▶ [WRITTEN PROBLEM A] In the comics publishing piece below, list the four kinds of bad story ideas attributed to Steve Forbes.

▶ [SOURCE EXTRACT]
·····

I highlighted the above quote from Publishing for Profit: Successful Bottom Line Management for Book Publishers, a resource I’ve been slowly working my way through. Though focused primarily on non-fiction book publishing, there are certainly a lot of lessons that apply to selling comics. I believe that the sentence above is a pretty solid summation of what it takes to sell a successful book and that it also elucidates why many of us in independent comics aren’t selling nearly as many comics as we’d like. Let’s unpack it:

[Good] ideas

I’m adding the subjective word good to the sentence because in comics, its especially needed.   There are a lot of bad ideas out there. What makes an idea bad? Steve Forbes had a great run down of the problem with most bad story ideas, calling them either too derivative of something else, too personal and only make sense to you, too out there and trippy, or they’re too run of the mill. Those really are the biggest culprits. Unoriginal, obscure, and/or boring ideas, are generally bad ideas, and tough to sell.

Luckily, good ideas are in no short supply. Grab a Previews catalog, any month will do.  Now, skip past the 60-79 year old properties (aka Big Two) and go to the independent comics section. Every month you’ll find brand new comic titles solicited, and a ton of them (dare I say most) are powered by good ideas. Now, sometimes uncovering that good idea is a difficult process and often you’ll have to work your way through ten tons of awful to get there. But the fact that every single month good new ideas show up on the comic racks must mean there are plenty still out there. Surely there are a few for you and I to come up with, right?

So, while a good idea is crucial to having a comic that will sell, and that some of our comics aren’t selling because the core idea behind them stink, I don’t think bad ideas is the problem most of us who actually produce comics have. Let’s move on to see what is.

Within a Firm Organizational Structure

Show of hands, how many of you have a written business plan for your publishing efforts? No? What about a written budget? What’s that? Yes, I know why make a budget when you have no money. I hear you, brother.

·····

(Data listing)
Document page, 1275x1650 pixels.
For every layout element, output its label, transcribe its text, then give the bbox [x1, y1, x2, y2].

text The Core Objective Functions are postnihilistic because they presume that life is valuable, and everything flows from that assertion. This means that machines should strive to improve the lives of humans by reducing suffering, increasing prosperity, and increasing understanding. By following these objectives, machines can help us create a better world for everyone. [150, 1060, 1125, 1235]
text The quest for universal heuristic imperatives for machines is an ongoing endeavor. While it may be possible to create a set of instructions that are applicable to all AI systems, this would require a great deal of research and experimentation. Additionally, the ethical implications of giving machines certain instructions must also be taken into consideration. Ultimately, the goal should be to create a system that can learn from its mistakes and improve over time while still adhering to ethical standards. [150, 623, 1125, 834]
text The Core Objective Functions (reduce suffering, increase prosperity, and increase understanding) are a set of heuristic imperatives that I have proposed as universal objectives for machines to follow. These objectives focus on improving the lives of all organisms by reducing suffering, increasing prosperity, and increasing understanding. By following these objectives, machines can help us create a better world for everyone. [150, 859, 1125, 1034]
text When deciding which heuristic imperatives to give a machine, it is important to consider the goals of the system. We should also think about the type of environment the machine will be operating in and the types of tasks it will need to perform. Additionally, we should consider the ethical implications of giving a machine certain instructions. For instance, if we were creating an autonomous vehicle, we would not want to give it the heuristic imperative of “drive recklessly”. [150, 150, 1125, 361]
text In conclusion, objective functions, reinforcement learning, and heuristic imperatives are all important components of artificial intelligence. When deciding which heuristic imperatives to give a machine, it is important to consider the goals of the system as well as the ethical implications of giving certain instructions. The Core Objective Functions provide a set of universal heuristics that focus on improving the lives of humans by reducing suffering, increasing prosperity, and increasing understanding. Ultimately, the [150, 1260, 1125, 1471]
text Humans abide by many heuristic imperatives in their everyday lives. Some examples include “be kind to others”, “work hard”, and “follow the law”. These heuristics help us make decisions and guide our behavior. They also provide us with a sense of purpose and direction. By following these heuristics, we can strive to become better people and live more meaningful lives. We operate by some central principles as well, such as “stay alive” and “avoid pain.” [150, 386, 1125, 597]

·····

▶ [WRITTEN PROBLEM B] Print the lines of the data listing from its first line through the line containing "For every layout", both included.

▶ [WRITTEN SOLUTION A]
- too derivative of something else
- too personal and only make sense to you
- too out there and trippy
- too run of the mill

▶ [WRITTEN SOLUTION B]
Document page, 1275x1650 pixels.
For every layout element, output its label, transcribe its text, then give the bbox [x1, y1, x2, y2].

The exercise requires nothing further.